Hildebrandt publishes on ‘Ground Truthing in the European Health Data Space’ in Proceedings of the 16th International Joint Conference on Biomedical Engineering Systems and Technologies (Scitepress 2023)

This publication is based on the Keynote Hildebrandt delivered at the BIOSTEC 2023 conference in Lisbon. Though the connection to legal technologies may not be immediately apparent, the issues discussed here present significant parallels and relevance for the legal tech sphere. “Ground truthing” is a key design decision in the process of e.g. prediction of judgments and legal search. It more notably concerns the establishment of a dataset as exemplifying what a machine learning algorithm should learn about the distribution of future data. For an earlier version of the publication, click here.

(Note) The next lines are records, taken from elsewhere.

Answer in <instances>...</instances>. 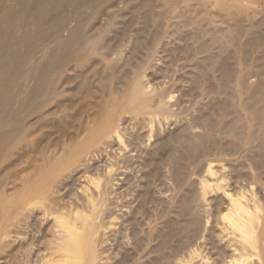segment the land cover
Segmentation results:
<instances>
[{
    "label": "rangeland",
    "instance_id": "1",
    "mask_svg": "<svg viewBox=\"0 0 264 264\" xmlns=\"http://www.w3.org/2000/svg\"><path fill=\"white\" fill-rule=\"evenodd\" d=\"M98 1L95 0L96 4L93 1L88 7L89 13L96 16L90 35L99 37L98 55L97 52L94 53L93 59L91 57L92 60L87 61L82 71L70 72L71 79H69L70 83H67L68 86L65 88L59 86L57 93H60L52 96V103L40 116L36 114L37 116H34L37 118L33 116L34 118L30 117V119L25 117L23 131L5 147L0 155V264H40L43 261L45 263L46 256L48 258L50 251L55 249L53 245H55L56 237L53 236L56 235L52 234V231L56 233L57 228L54 220L60 213L69 215L71 212L70 215H72V211L76 208L88 214V209L84 205L85 201L81 200L86 199L88 192L85 190L90 188L89 190L95 193L97 190L95 183L100 181V184L103 185V182H106L108 185L110 179L113 183L109 184L110 187L114 186L111 188L108 186L110 190L108 194L111 189L112 193L107 194L105 207L107 209L110 206L109 212L112 216L107 212L108 209L105 210L108 213L105 214L106 218L103 215L104 219H99L100 222L102 220L101 225H98L100 233L97 235L99 236H96L100 239L97 243L99 259L94 263L79 261L78 264H166V261L167 264H172L174 254L180 252L181 258L186 255L185 253L181 256L186 252L183 247L188 242V240L185 241L188 239L187 236L185 235V238L179 228V231L172 230L175 231L174 234L169 231L172 219V224H183L185 227L187 220L192 218L196 227L191 228V236L204 230L207 237L210 236L214 242L216 240L214 244L224 246L225 255L229 254L230 248L228 243L221 239L222 233L218 223L221 212L223 209L226 210L224 206L228 205V199L221 191L215 192L210 189L204 197L201 181L208 179L206 169L212 163L216 166L218 176L226 175L231 192L237 193L242 189L250 195L258 191L257 196L261 195L260 214L264 215V99L262 94V90L264 92V0ZM35 3L37 4V1ZM51 6L52 4H49L46 8L48 12L43 13L44 15L39 18L36 36L39 38L33 40L35 43L32 42L33 46L48 43L63 33V25L66 23L65 13L70 8L57 12L56 8ZM70 11L72 12V10L68 12ZM59 15L62 21L59 20ZM37 25H34L35 28ZM32 43L29 44L30 46L27 45L29 48L27 47L25 53L30 52ZM138 75H141L139 77L143 87L147 89L146 97L151 100L148 102L150 105L148 111L140 113L134 112L138 103L132 105L128 102L123 106L120 102L130 92L134 78ZM65 97L70 100H66ZM161 98L163 102L166 100L164 103L167 105H160L163 103ZM159 100H161L160 104ZM109 103H116L115 124L116 126L119 124L117 128L123 141L120 139L118 141L117 135L115 134L116 138L113 136L115 133L113 131L97 139L88 136L94 123L104 118V106ZM158 106L164 107L163 110ZM164 111L169 112L168 115ZM251 138L254 140L252 141ZM75 141L82 143L84 141L89 146L79 157L76 156L75 161L64 164L62 160L65 150ZM105 142H107L106 145ZM90 152L92 156L94 154V157L90 155ZM39 158L42 162L48 159L46 161L50 166L49 169L53 166L51 171L48 169L49 173L45 174V179L50 178L45 181L46 184L48 183L45 192L32 197L31 203L35 202L36 205L25 206L26 198L17 195L24 192L27 178L29 179L37 168H41L42 162ZM224 163L226 167L221 170V165ZM33 167L36 168L34 171ZM114 178L118 183L113 180ZM89 192L91 194V191ZM115 193L119 196H114ZM15 197L18 200L14 201V205L12 201ZM109 198H113V201ZM20 199L22 201H19ZM38 199L42 200L39 202L41 204L35 201ZM114 200L118 203L112 204ZM141 200L144 203H141ZM22 203H24L23 206ZM16 204L19 211L16 210ZM114 205H121L124 208ZM13 206L15 210L12 209ZM50 207L53 209L51 210ZM112 207L118 210L116 208L113 210ZM135 207L140 209L136 211ZM61 208L63 211L60 210ZM12 210L18 212L15 214ZM176 211L178 215H175ZM183 211L186 212L181 213ZM43 212L45 215L41 214ZM172 212L174 216H171ZM54 216H57L56 219ZM176 217L179 221L175 219ZM184 217L185 219H182ZM129 218L131 221L128 220ZM160 219L162 221L166 219V223L160 222ZM79 220L81 221L82 218ZM132 221L135 225L131 223ZM123 222H126V225ZM142 222H145L144 225ZM159 222L163 223L162 226ZM17 223L21 225L16 227ZM128 224L131 226L133 224L132 227L137 228L136 234L134 230L131 231L132 228ZM157 226L162 228L166 226L167 230ZM157 229L158 234L163 235H158ZM192 229L195 230L192 231ZM2 231L4 233L1 234ZM164 231L169 233L168 238ZM193 232L197 233L193 235ZM161 236L166 237V241ZM177 236L182 241L176 238ZM172 240L176 242L175 246L178 243L177 247H171L174 244ZM163 241L170 243L162 244ZM155 245L161 246L157 248L158 251ZM50 247L53 249L51 250ZM180 247L183 248V252L179 251ZM137 248L141 250L143 248V251ZM176 249L177 253H175ZM208 249L206 252H211L209 254L213 256L211 261L219 258V256L215 257L217 255L215 248L212 247L213 250L210 249V251ZM151 250L155 252H150ZM125 253L127 256L131 253L133 259L130 255V257L123 255ZM165 253L169 255L166 256ZM170 253L171 255L173 253L171 259ZM260 255V258L258 256L253 258V264L262 262L264 250ZM124 256L128 262L124 260ZM198 259H195L192 264H203ZM150 260H156V262H150ZM171 260H173L172 263H170ZM214 263L213 260L211 264ZM218 264H224V262L220 261Z\"/></svg>",
    "mask_w": 264,
    "mask_h": 264
},
{
    "label": "bare ground",
    "instance_id": "2",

In this position paper I discuss the use of health-related training data for medical research, in light of the European Health Data Space. If such data is deployed as a proxy for ‘the truth on the ground’, we need to address the issue of proxies. Ground truth in machine learning is the pragmatic stand-in or proxy for whatever is considered to be the case or should be the case. Developing a ground truth dataset requires curation, i.e. a number of translations, constructions and cleansing. What if the resulting proxies misrepresent what they stand for and what if the imposed interoperability of health data across the EU affects the quality of the data and/or their relationship to what they stand for? I argue that ground-truthing is an act rather than a given, that this act is key to machine learning and assert that this act can have potentially fatal implications for the reliability of the output. Deciding on the ground truth is what philosophers may call a speech act with performative effects. Emphasising these effects will allow us to better address the constructive nature of the datasets used in medical informatics and should help the EU legislature to take a precautionary approach to medical informatics.